Data items
- - -

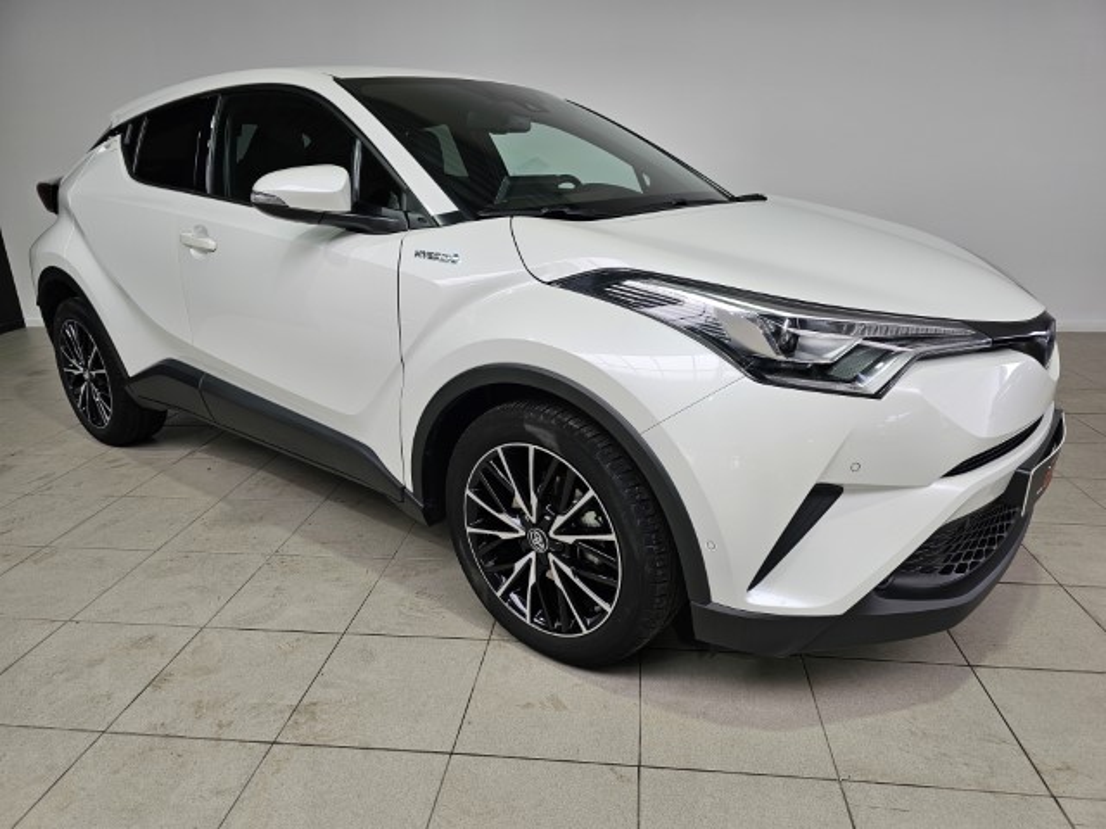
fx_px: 735
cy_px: 414
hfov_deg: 73.9
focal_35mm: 23
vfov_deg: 58.9
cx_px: 553
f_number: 1.7
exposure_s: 1/100
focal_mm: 6.3
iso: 25
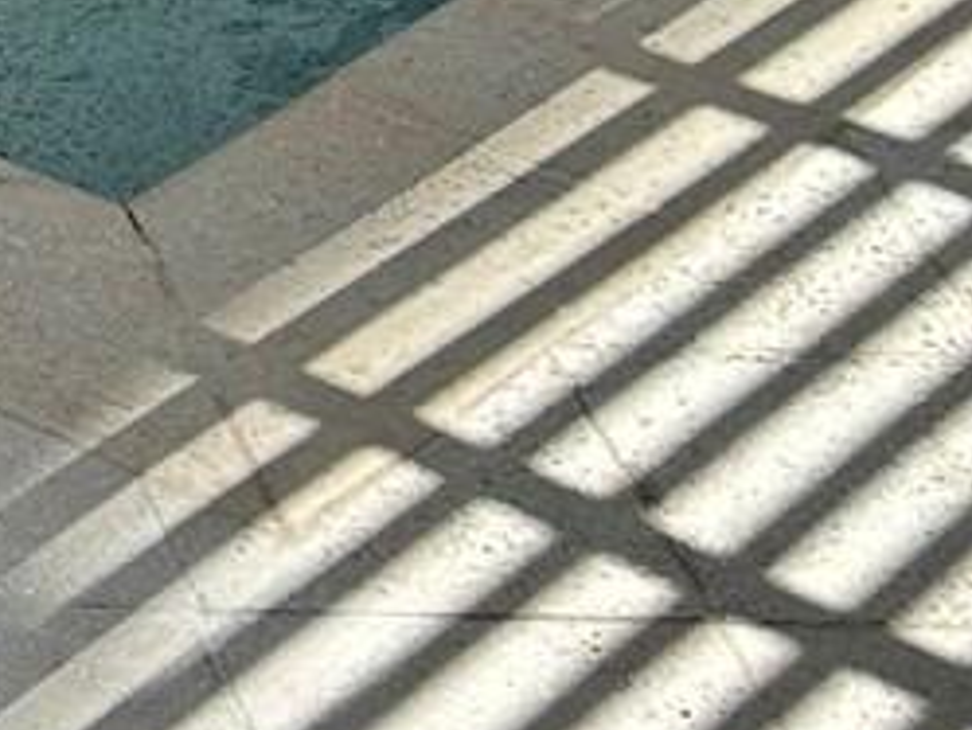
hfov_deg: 10.7
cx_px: -1085
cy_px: -437
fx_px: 4692
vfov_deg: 8.6
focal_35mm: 167
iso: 50
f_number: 1.5
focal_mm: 5.7
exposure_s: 1/1431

- - -

**EXERCISE:** Repeat the data exactly as given. Keep every picture out of the copy.

**SOLVED EXERCISE:**
fx_px: 735
cy_px: 414
hfov_deg: 73.9
focal_35mm: 23
vfov_deg: 58.9
cx_px: 553
f_number: 1.7
exposure_s: 1/100
focal_mm: 6.3
iso: 25
hfov_deg: 10.7
cx_px: -1085
cy_px: -437
fx_px: 4692
vfov_deg: 8.6
focal_35mm: 167
iso: 50
f_number: 1.5
focal_mm: 5.7
exposure_s: 1/1431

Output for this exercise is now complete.